» **Work item A**
Render everything in the listing from its start down to the line containing "Gpluscard 是一种新推出的虚拟信用卡，属于 VISA", inclusive, as a Markdown table with the columns Row and Line, and leave out blank lines.

» **Text**
Azn Badger's Blog

What About the Lysine Contingency…?

Thoughts On The DC Universe Reboot

For those that care to know, DC Comics has recently gone on record stating plans for a massive reboot of all their major titles and characters this fall.

To non-comic fans, this means you can expect to see (or in the case of those that truly don’t give a fuck, not see) a bunch of comics and trades bearing the increasingly common designation of “Issue #1” in the coming months.

The reasoning behind this rather ballsy maneuver by one of comics’ biggest publishing houses, has largely been attributed as an effort to contemporize the characters and origins of the DC universe.

While part of me feels that this could in fact pay-off, and might even prove beneficial to the legacies of some of the more obscure characters of DC (Hawkman, Deadman, Red Tornado, etc.) by giving them extra face time and a new coat of paint; the comic-whore in me can’t help but feel a little thrown by the idea of a universe-wide reboot.

Pictured: When Superman met the 90's... Things could've gone better.

It’s not the fact that I’m a continuity whore or anything either.

I grew in an era when most people considered themselves either “DC Kids” or “Marvel Kids,” and with the exception of Batman and Superman; (mostly Batman…) I was very much a “Marvel Kid.”

What can I say, Marvel's always been good at aiming low...

In the past decade or so, my undying allegiance to The House of Ideas (AKA Marvel, dumbass…) has loosened up, or rather; my appreciation for DC has grown, but even so, I’ve never really found a good way to get my feet wet when it comes to the labyrinthian mess that is DC universe continuity.

I think it’s the Multiverse aspect of DC that has always scared me off when it comes to DC crossovers.

Though I have to admit, this is pretty fuckin' awesome.

Sure, you could argue that Marvel has a Multiverse as well, (one that I don’t really pay attention to aside from the MAX imprint) but the difference between the 2 is that DC merges their universes from time to time, while Marvel usually keeps theirs separate.

Keeping track of hundreds of characters in a single universe is one thing, but when you put together a host of stories I.E. the Crisis series; that draw into focus numerous iterations of said characters across multiple universes, I’m sorry, my feeble mind just can’t handle it.

For this reason, along with the occasional poor review or 2, I haven’t read any of the Crisis stories, nor do I think I’ll ever care enough to do so.

Case in point: Superboy Prime.

The point I’ve been trying to make with all of this bullshit, is the fact that when it comes to DC; I don’t really have that much of an investment in the history of it’s characters… Aside from Batman, Superman, and maybe Green Lantern.

» **Data provided**
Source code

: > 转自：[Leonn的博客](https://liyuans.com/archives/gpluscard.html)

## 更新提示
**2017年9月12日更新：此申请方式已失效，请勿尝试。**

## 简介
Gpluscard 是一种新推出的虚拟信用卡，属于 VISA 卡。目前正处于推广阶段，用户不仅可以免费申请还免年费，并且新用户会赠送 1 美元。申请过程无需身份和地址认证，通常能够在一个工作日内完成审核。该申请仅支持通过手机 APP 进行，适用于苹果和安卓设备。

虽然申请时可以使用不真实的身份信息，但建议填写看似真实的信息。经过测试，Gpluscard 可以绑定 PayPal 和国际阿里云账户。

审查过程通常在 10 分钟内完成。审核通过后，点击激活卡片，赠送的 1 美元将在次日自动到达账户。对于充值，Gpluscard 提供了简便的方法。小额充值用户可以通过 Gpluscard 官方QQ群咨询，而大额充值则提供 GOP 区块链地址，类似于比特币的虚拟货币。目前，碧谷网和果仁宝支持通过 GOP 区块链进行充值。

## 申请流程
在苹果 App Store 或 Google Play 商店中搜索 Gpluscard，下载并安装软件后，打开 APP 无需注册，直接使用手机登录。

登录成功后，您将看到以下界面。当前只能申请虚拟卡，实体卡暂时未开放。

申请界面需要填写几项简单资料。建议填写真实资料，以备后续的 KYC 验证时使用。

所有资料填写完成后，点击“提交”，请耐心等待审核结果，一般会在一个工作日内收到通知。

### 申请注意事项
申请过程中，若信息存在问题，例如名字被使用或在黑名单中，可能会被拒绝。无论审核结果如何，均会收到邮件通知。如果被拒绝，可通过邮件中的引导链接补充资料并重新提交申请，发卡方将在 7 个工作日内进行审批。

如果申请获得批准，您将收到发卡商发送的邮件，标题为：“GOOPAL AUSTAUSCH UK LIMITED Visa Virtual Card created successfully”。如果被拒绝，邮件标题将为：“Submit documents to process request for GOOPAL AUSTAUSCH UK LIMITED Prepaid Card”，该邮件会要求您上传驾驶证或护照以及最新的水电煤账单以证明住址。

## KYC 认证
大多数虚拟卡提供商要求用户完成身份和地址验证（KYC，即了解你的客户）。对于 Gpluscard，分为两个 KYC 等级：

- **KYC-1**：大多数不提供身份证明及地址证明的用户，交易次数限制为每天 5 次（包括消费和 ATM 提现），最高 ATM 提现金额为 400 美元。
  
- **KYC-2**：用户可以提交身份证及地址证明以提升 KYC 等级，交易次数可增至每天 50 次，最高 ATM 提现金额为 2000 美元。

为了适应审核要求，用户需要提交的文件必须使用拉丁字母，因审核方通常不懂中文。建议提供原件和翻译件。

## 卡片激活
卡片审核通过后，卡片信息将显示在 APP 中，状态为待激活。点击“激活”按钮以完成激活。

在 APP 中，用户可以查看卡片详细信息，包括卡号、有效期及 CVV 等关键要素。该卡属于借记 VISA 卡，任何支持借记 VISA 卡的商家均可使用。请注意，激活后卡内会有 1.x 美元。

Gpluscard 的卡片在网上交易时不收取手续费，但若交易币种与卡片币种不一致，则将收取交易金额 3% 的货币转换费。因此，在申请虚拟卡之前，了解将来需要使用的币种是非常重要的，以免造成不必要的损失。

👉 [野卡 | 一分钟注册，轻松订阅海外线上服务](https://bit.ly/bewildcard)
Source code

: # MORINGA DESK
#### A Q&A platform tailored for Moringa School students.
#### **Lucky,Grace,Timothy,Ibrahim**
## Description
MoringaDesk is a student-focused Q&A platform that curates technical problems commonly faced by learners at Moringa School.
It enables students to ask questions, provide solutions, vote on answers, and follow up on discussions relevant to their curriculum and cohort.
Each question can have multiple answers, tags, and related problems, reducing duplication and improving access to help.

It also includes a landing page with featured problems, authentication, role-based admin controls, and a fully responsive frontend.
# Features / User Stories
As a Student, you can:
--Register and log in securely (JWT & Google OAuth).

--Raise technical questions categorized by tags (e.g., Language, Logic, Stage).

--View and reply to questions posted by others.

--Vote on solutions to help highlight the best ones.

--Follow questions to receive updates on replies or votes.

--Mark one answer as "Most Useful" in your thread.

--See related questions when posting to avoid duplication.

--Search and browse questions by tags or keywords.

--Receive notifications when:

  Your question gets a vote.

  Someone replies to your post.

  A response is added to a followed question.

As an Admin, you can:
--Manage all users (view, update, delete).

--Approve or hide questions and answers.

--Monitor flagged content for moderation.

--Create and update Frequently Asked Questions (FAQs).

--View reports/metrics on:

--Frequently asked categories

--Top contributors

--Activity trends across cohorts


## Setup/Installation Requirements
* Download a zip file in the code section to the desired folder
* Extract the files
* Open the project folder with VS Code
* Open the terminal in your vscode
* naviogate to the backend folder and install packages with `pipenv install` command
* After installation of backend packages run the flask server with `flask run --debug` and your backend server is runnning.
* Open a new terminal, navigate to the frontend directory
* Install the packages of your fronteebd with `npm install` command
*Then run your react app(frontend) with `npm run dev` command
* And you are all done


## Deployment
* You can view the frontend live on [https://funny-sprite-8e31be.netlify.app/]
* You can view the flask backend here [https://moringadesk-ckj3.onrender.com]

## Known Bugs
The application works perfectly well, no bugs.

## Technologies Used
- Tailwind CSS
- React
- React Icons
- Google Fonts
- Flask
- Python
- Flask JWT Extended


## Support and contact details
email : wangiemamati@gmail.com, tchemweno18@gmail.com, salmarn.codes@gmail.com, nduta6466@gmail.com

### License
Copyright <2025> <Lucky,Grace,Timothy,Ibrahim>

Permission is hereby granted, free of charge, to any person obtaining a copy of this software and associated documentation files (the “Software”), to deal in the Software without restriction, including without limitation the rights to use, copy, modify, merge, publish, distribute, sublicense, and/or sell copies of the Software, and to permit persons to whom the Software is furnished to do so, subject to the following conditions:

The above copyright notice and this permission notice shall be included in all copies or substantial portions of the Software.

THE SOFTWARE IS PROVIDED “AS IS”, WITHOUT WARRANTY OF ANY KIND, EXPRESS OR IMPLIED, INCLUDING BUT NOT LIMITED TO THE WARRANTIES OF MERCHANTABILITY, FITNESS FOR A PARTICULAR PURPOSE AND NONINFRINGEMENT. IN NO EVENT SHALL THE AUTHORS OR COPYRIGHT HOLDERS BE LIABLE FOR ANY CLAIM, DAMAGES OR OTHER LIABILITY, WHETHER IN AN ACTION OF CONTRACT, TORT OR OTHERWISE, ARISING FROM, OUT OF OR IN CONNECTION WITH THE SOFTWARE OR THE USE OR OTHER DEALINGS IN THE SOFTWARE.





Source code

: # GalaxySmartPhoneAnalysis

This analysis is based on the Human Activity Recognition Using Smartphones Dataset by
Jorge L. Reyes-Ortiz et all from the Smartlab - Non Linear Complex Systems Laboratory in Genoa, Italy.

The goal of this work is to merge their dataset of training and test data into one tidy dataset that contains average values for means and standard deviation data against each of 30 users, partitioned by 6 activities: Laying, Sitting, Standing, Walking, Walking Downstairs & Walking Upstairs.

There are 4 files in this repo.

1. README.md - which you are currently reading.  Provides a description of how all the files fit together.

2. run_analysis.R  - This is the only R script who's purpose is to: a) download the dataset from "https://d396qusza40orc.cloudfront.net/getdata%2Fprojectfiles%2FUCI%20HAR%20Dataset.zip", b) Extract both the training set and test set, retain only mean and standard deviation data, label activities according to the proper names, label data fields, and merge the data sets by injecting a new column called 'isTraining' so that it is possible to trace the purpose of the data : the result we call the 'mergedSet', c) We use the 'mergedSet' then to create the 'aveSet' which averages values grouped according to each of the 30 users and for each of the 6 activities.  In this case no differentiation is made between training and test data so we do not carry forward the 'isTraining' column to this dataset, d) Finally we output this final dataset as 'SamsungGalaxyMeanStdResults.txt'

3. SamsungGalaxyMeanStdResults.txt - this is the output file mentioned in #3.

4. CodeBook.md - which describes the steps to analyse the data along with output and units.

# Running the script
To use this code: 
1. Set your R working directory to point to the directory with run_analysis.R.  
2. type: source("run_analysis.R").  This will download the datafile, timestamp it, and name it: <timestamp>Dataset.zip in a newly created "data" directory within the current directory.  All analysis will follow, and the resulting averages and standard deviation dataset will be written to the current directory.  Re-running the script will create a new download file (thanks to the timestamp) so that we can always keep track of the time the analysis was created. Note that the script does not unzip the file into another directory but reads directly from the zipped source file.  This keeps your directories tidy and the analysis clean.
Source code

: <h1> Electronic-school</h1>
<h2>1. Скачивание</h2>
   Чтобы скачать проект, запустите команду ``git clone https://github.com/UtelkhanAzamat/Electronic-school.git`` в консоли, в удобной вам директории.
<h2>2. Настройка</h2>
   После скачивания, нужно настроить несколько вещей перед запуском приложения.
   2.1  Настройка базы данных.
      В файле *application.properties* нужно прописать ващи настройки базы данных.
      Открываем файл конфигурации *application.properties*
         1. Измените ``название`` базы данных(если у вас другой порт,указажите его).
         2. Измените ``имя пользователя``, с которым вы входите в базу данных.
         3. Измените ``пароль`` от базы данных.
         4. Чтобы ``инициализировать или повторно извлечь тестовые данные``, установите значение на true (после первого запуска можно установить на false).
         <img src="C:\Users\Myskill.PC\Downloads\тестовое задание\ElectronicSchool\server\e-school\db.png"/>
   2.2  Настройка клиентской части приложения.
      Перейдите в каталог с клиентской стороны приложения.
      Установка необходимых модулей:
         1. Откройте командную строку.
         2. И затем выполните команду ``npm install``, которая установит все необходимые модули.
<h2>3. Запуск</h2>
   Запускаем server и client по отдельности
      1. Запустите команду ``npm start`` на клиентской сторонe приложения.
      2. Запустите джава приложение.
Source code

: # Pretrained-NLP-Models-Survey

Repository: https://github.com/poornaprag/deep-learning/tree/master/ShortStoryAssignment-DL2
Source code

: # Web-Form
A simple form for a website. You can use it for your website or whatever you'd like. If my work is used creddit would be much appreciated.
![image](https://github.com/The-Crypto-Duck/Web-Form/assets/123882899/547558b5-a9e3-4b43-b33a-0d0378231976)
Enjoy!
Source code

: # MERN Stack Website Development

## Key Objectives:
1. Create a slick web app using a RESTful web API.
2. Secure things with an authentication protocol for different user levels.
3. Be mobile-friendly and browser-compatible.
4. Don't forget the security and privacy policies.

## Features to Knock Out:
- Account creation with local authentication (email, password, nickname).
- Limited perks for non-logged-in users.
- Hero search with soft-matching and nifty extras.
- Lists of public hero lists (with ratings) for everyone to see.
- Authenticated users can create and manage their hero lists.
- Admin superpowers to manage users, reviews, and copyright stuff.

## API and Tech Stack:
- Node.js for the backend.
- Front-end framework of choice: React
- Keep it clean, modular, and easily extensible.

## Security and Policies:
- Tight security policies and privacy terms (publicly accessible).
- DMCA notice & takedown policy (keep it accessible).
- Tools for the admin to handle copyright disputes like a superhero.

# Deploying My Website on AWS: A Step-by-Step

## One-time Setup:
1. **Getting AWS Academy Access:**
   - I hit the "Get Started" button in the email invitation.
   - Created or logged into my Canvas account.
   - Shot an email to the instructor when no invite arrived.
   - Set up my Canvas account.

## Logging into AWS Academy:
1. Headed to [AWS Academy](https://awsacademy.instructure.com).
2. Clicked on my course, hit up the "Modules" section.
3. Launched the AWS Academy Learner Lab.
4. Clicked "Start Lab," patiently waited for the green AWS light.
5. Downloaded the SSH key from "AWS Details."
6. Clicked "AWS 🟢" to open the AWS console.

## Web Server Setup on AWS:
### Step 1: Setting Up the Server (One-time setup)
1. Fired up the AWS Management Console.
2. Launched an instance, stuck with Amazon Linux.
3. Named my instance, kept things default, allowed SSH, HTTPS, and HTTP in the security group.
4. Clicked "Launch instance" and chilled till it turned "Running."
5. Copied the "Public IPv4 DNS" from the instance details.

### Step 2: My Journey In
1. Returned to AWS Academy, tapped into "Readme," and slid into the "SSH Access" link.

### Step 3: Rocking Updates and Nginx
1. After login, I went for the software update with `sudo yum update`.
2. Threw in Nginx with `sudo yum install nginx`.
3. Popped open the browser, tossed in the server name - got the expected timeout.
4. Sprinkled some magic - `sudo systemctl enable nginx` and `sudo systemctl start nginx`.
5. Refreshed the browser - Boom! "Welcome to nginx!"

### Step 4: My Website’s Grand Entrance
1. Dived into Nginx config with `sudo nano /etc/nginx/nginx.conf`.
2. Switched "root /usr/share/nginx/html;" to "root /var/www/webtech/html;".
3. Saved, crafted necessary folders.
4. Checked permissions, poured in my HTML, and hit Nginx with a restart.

» **Work item B**
Write out everything from "While part of" down to "at aiming low..." in the DC reboot post, without changing a word.

» **Your response A**
| Row | Line |
|---|---|
| 1 | Source code |
| 2 | : > 转自：[Leonn的博客](https://liyuans.com/archives/gpluscard.html) |
| 3 | ## 更新提示 |
| 4 | **2017年9月12日更新：此申请方式已失效，请勿尝试。** |
| 5 | ## 简介 |
| 6 | Gpluscard 是一种新推出的虚拟信用卡，属于 VISA 卡。目前正处于推广阶段，用户不仅可以免费申请还免年费，并且新用户会赠送 1 美元。申请过程无需身份和地址认证，通常能够在一个工作日内完成审核。该申请仅支持通过手机 APP 进行，适用于苹果和安卓设备。 |

» **Your response B**
While part of me feels that this could in fact pay-off, and might even prove beneficial to the legacies of some of the more obscure characters of DC (Hawkman, Deadman, Red Tornado, etc.) by giving them extra face time and a new coat of paint; the comic-whore in me can’t help but feel a little thrown by the idea of a universe-wide reboot.

Pictured: When Superman met the 90's... Things could've gone better.

It’s not the fact that I’m a continuity whore or anything either.

I grew in an era when most people considered themselves either “DC Kids” or “Marvel Kids,” and with the exception of Batman and Superman; (mostly Batman…) I was very much a “Marvel Kid.”

What can I say, Marvel's always been good at aiming low...